## Aim of the task:
Only the records, exactly as written, belong in the answer; pictures do not.

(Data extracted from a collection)
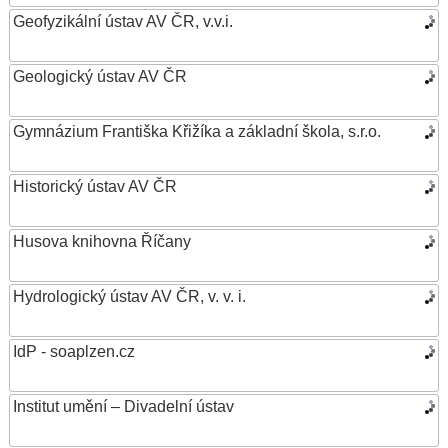
Geofyzikální ústav AV ČR, v.v.i.
Geologický ústav AV ČR
Gymnázium Františka Křižíka a základní škola, s.r.o.
Historický ústav AV ČR
Husova knihovna Říčany
Hydrologický ústav AV ČR, v. v. i.
IdP - soaplzen.cz
Institut umění – Divadelní ústav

## Exercise solution:
Geofyzikální ústav AV ČR, v.v.i.
Geologický ústav AV ČR
Gymnázium Františka Křižíka a základní škola, s.r.o.
Historický ústav AV ČR
Husova knihovna Říčany
Hydrologický ústav AV ČR, v. v. i.
IdP - soaplzen.cz
Institut umění – Divadelní ústav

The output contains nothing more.